Now, in this work by Susan Philipsz, there is nothing but what you can hear. You step into the gallery and you glance briefly at a trio of black speakers. Then you pause, and you listen to a three-channel sound installation, which is a version of a 16th-century Scottish lament for a dead sailor called "Lowlands", sung by the ghostly, untutored voice of a young woman, who is the artist herself. Not a bad voice, you think to yourself.

That the tracks of this same voice are layered, and slightly out of sync, means that it is quite difficult to catch the words. Does this matter? Well, yes – if lyrics ever matter. Is it arresting? Well, it's fairly poignant, though not, as the Tate hopes, "immersive". Nor does it redefine the physical space in which we are standing. That is hype-cum-hogwash.

Sound Art is nothing new, of course. Theo van Doesburg was a pioneer. Kurt Schwitters made marvellous sound art in the 1920s and 1930s; his voice sculpts and swoops through the air like a biplane out of control. At one moment it sounds like a bird, and then, moments later, like the rising notes of a revving car. Edith Sitwell was at it too with her fluty voice.
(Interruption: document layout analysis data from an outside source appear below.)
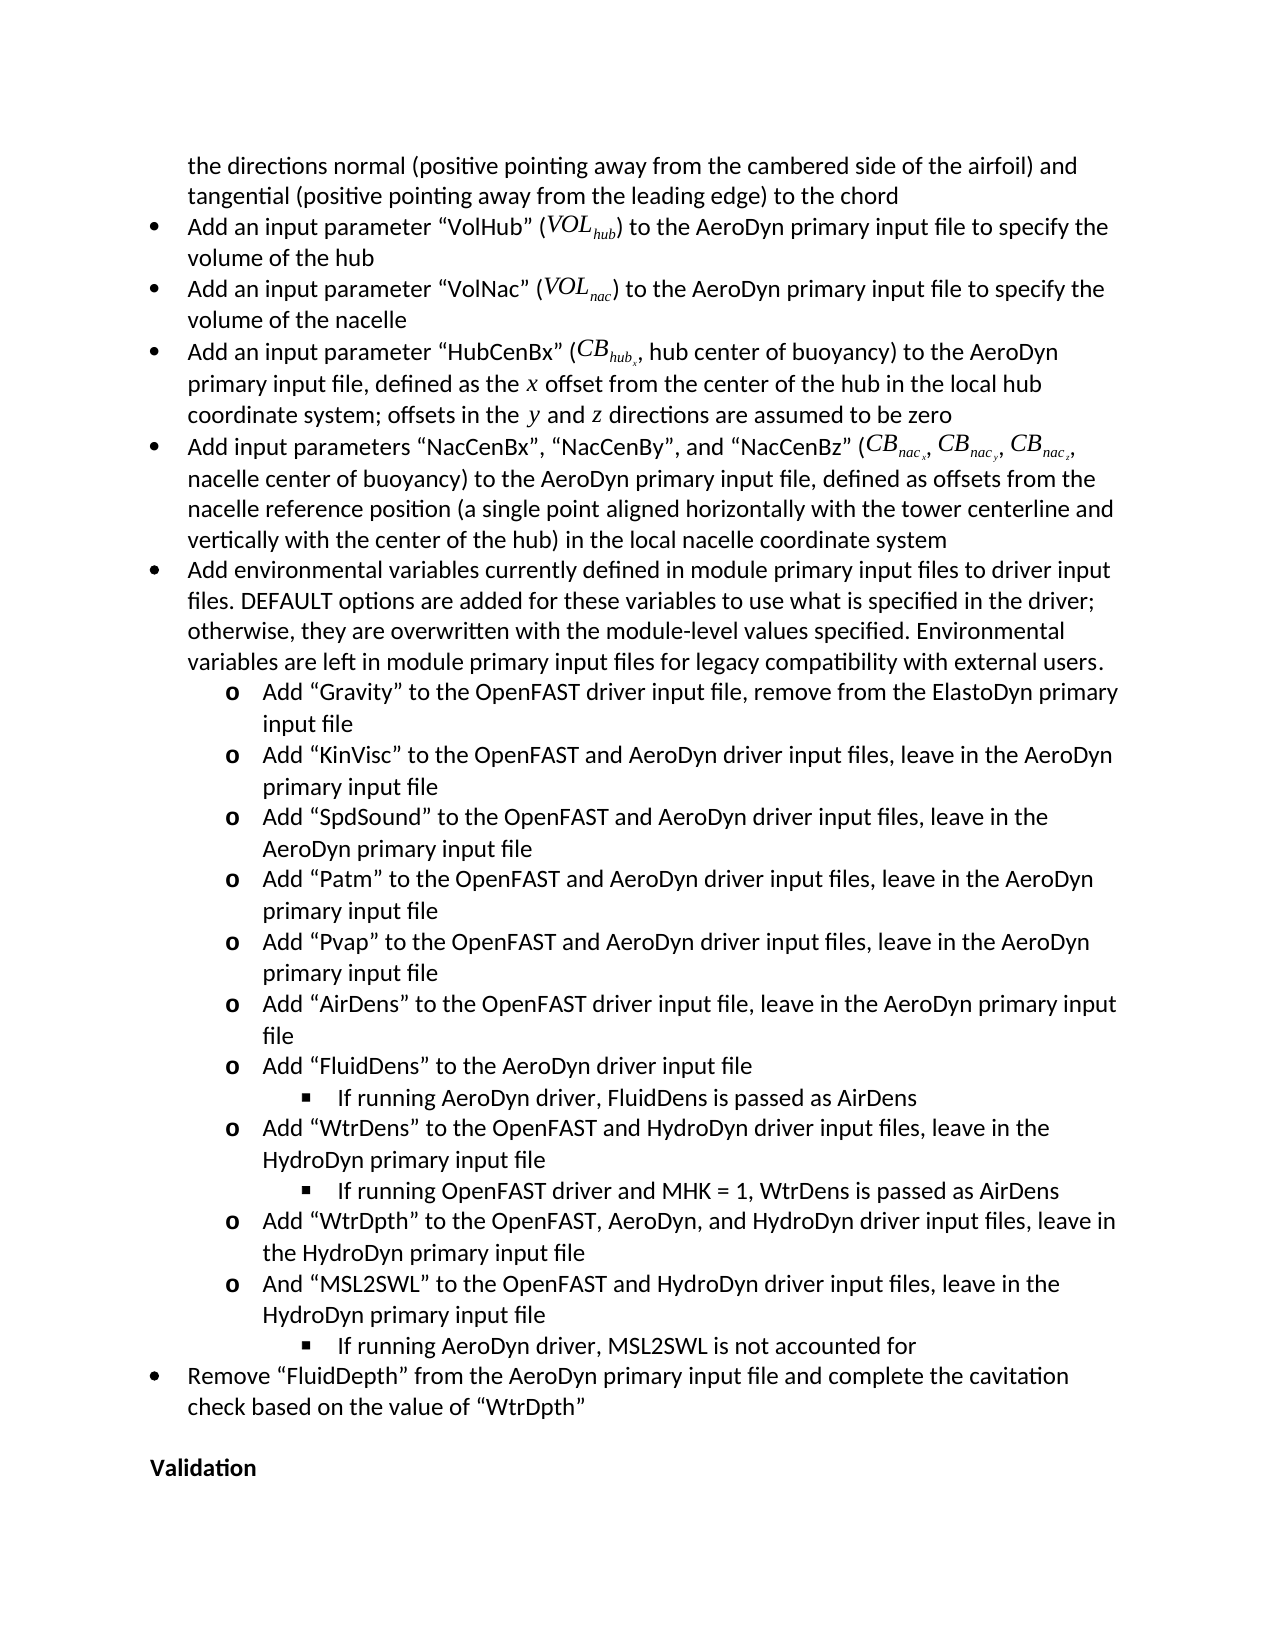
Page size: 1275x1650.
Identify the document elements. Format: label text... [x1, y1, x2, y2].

list If running AeroDyn driver, MSL2SWL is not accounted for [300, 1330, 1125, 1361]
text Validation [150, 1452, 1125, 1483]
list Add “AirDens” to the OpenFAST driver input file, leave in the AeroDyn primary input file [225, 988, 1125, 1050]
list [150, 150, 1125, 211]
list And “MSL2SWL” to the OpenFAST and HydroDyn driver input files, leave in the HydroDyn primary input file [225, 1268, 1125, 1330]
list Add an input parameter “VolHub” () to the AeroDyn primary input file to specify the volume of the hub [150, 211, 1125, 273]
list Add an input parameter “HubCenBx” (, hub center of buoyancy) to the AeroDyn primary input file, defined as the offset from the center of the hub in the local hub coordinate system; offsets in the and directions are assumed to be zero [150, 335, 1125, 429]
list Add “Pvap” to the OpenFAST and AeroDyn driver input files, leave in the AeroDyn primary input file [225, 926, 1125, 988]
list Add “FluidDens” to the AeroDyn driver input file [225, 1050, 1125, 1082]
list Remove “FluidDepth” from the AeroDyn primary input file and complete the cavitation check based on the value of “WtrDpth” [150, 1361, 1125, 1422]
list Add “KinVisc” to the OpenFAST and AeroDyn driver input files, leave in the AeroDyn primary input file [225, 739, 1125, 801]
list Add “Patm” to the OpenFAST and AeroDyn driver input files, leave in the AeroDyn primary input file [225, 863, 1125, 926]
list If running OpenFAST driver and MHK = 1, WtrDens is passed as AirDens [300, 1175, 1125, 1205]
list Add “SpdSound” to the OpenFAST and AeroDyn driver input files, leave in the AeroDyn primary input file [225, 801, 1125, 863]
list Add an input parameter “VolNac” () to the AeroDyn primary input file to specify the volume of the nacelle [150, 273, 1125, 335]
list Add input parameters “NacCenBx”, “NacCenBy”, and “NacCenBz” (, , , nacelle center of buoyancy) to the AeroDyn primary input file, defined as offsets from the nacelle reference position (a single point aligned horizontally with the tower centerline and vertically with the center of the hub) in the local nacelle coordinate system [150, 429, 1125, 554]
list Add “WtrDens” to the OpenFAST and HydroDyn driver input files, leave in the HydroDyn primary input file [225, 1113, 1125, 1175]
list If running AeroDyn driver, FluidDens is passed as AirDens [300, 1082, 1125, 1113]
list Add “Gravity” to the OpenFAST driver input file, remove from the ElastoDyn primary input file [225, 677, 1125, 739]
list Add environmental variables currently defined in module primary input files to driver input files. DEFAULT options are added for these variables to use what is specified in the driver; otherwise, they are overwritten with the module-level values specified. Environmental variables are left in module primary input files for legacy compatibility with external users. [150, 554, 1125, 677]
list Add “WtrDpth” to the OpenFAST, AeroDyn, and HydroDyn driver input files, leave in the HydroDyn primary input file [225, 1205, 1125, 1268]
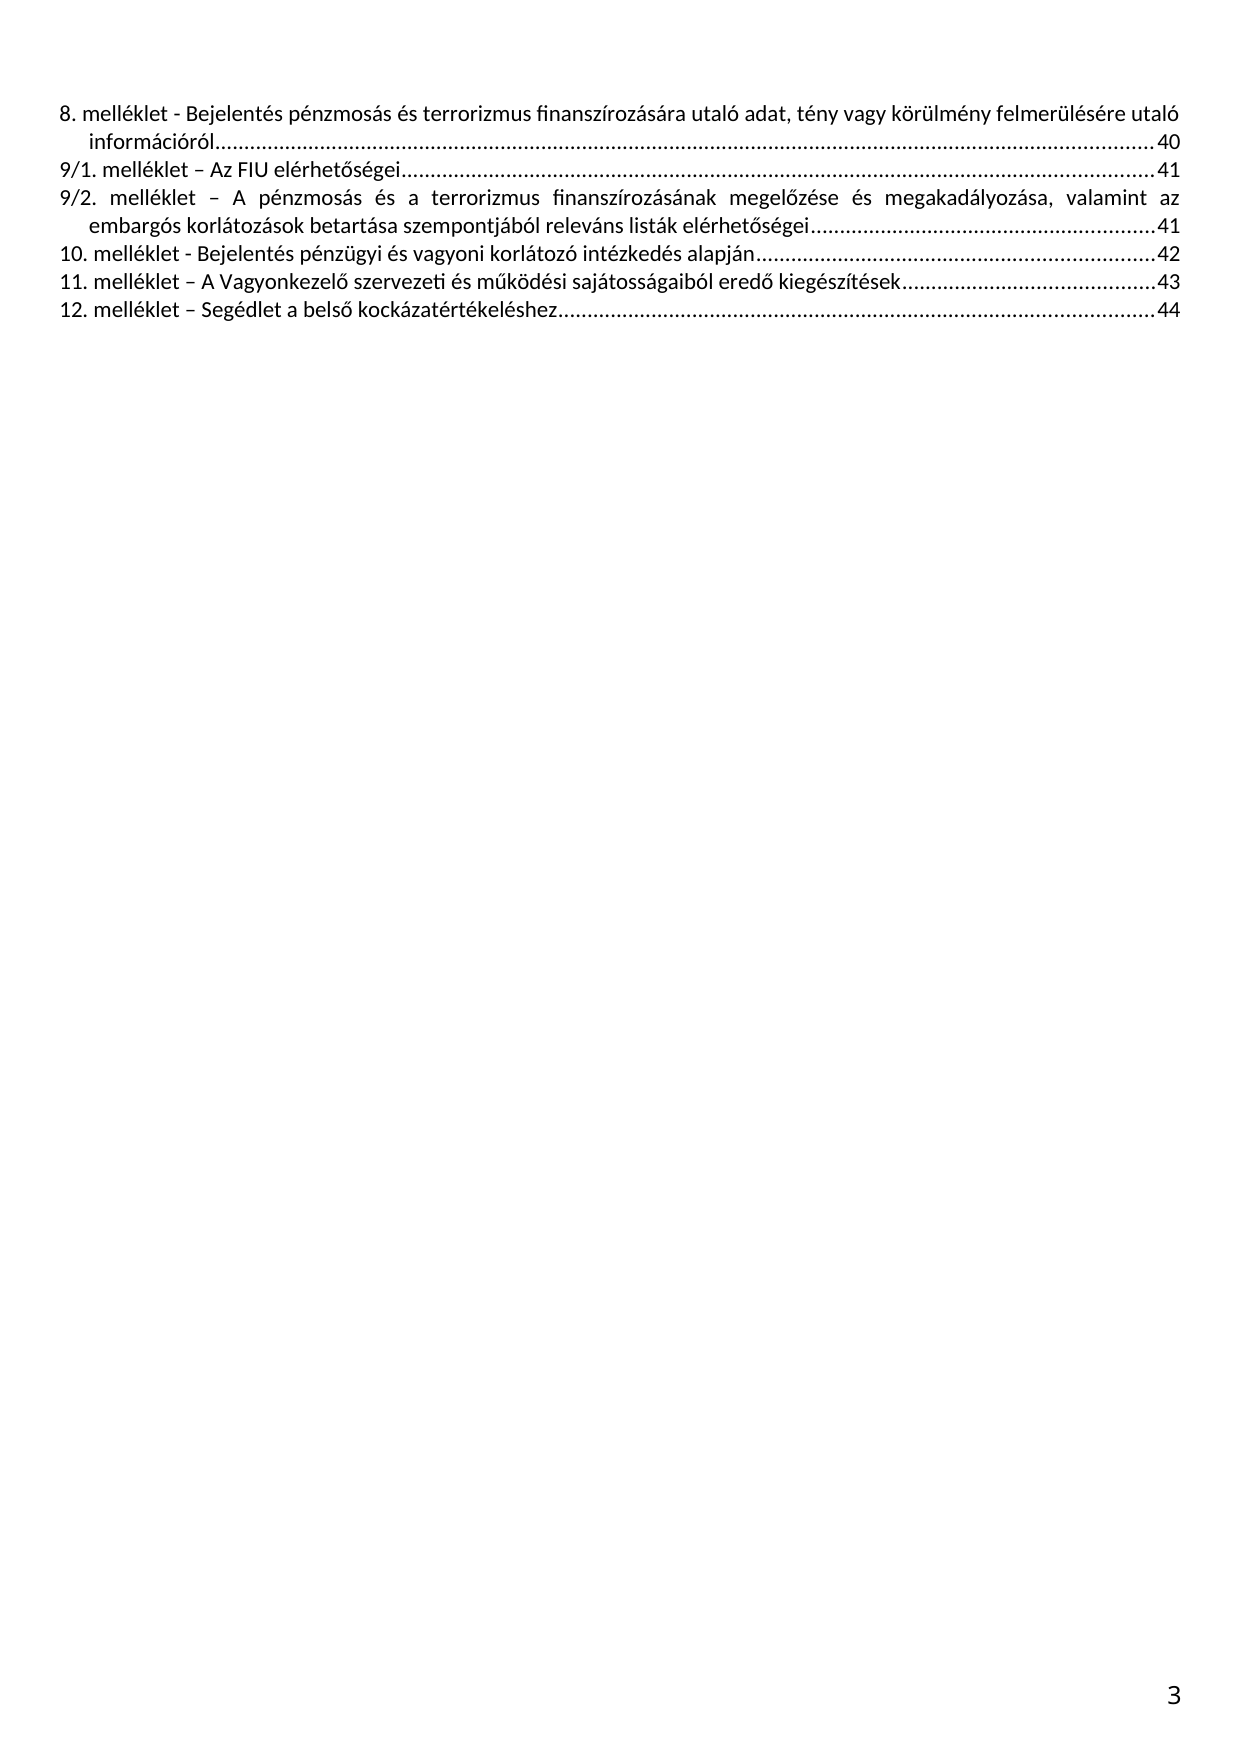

As was Allen Ginsberg and Bob Cobbing.

Much of this work was playful, even irreverent or anarchic. It was trying to do something new with sound and words. It was playing with the language itself, roughing it up a bit.

Philipsz sounds neither playful nor irreverent. She sounds drearily poker-faced, as if she is trying to haunt us with her voice. She does not succeed. There is no reason not to be pleased that sound art has re-established itself, but the award of the Turner to this sound artist is a dismal decision.